▶ _DOCUMENT TEXT_:
Philips were a very innovative company right from the late 1920s
onwards. They were technically years ahead of most of the other
manufacturers, sometime to their cost.

We have a bit of a problem with that, we know the output stages of the
'modern' amplifier were push-pull UV845s with 1Kv on the anodes, capable
of giving about 40 watts; but there was a response-correction network
between the output transformer and the loudspeaker which threw most of
it away. The earlier amplifier was far worse.

We are talking about very early experimental technology here - and my
job is to allow it to be tested without damage.

 

http://www.poppyrecords.co.uk/other/images/Philips.gif

The ratio of the two halves of the output transformer primary was chosen
so that the current in one half produced equal core magnetisation to the
current in the other half. The value of R was chosen so that the ripple
it passed was the same as the ripple through the output pentode, so
there was effectively a push-pull action at audio frequency. There was
inevitably some audio power lost in R.

The transformer inductance and the resistor also assisted with smoothing
the H.T. supply to the earlier stages. The H.T. smoothing capacitors
were around 16 microfarads, so no A.F. found its way into the early
stages.

You can imagine why the traditional English serviceman was baffled when
he met a fault on this sort of circuit.

 

There are many protection circuits to make sure that any excessive
power, no matter what the cause, will shut down the whole system.

We have enough information to know that reproducing the original circuit
will only complicate the problem of measuring the performance of the
loudspeaker. The idea is to drive it from a well-controlled modern
source and make the necessary measurements, not to try to replicate the
original operating conditions (however much fun that would be - with
mercury arc rectifiers and a motor-generator set in the power supply).

This pre-dates Black's patent, there was no external feedback around the
valves (only the unavoidable internal feedback due to the anode-cathode
potential gradient of a triode).

 

We are trying to make objective measurements in addition to subjective
listening tests, so it is worth going to some trouble to remove the
effects of any external equipment from the equation.

 

Adrian Tuddenham a écrit :

Well, he should have had a cap of T...

 

Two reasans:

1) There is nothing to equalise.

2) A 'graphic equaliser' doesn't equalise anything, it is a sound
effects unit which has no place in objective audio measurement.

I am trying to measure how a loudspeaker responds to a known voltage
across its voice coil, unfortunately this one cannot be taken anywhere
for testing and the only practical way of making a connection to it is
by means of a very long piece of wire. I want to remove the effect of
the wire on the source impedance.

 

Thanks, that is an excellent idea because, even if I don't make it
oscillate accidentally, someone else might feed in signals at an
excessive level and cause damage before the protection circuits can
operate. Two back-to-back yellow LEDs work a treat across a 600-ohm
circuit at about 0dBm.

▶ _EXERCISE PROMPT_:
Reproduce the part of the Philips amplifier thread from "This pre-dates Black's" up to and including "from the equation.".

▶ _ITEMS_:

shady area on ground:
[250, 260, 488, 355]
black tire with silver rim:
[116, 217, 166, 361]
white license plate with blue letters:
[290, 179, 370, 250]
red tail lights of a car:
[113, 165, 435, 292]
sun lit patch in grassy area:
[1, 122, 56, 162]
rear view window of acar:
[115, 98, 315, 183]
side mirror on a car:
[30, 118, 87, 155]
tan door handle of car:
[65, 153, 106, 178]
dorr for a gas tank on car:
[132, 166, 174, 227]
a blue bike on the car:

▶ _SOLUTION FOR THIS EXERCISE_:
This pre-dates Black's patent, there was no external feedback around the
valves (only the unavoidable internal feedback due to the anode-cathode
potential gradient of a triode).

 

We are trying to make objective measurements in addition to subjective
listening tests, so it is worth going to some trouble to remove the
effects of any external equipment from the equation.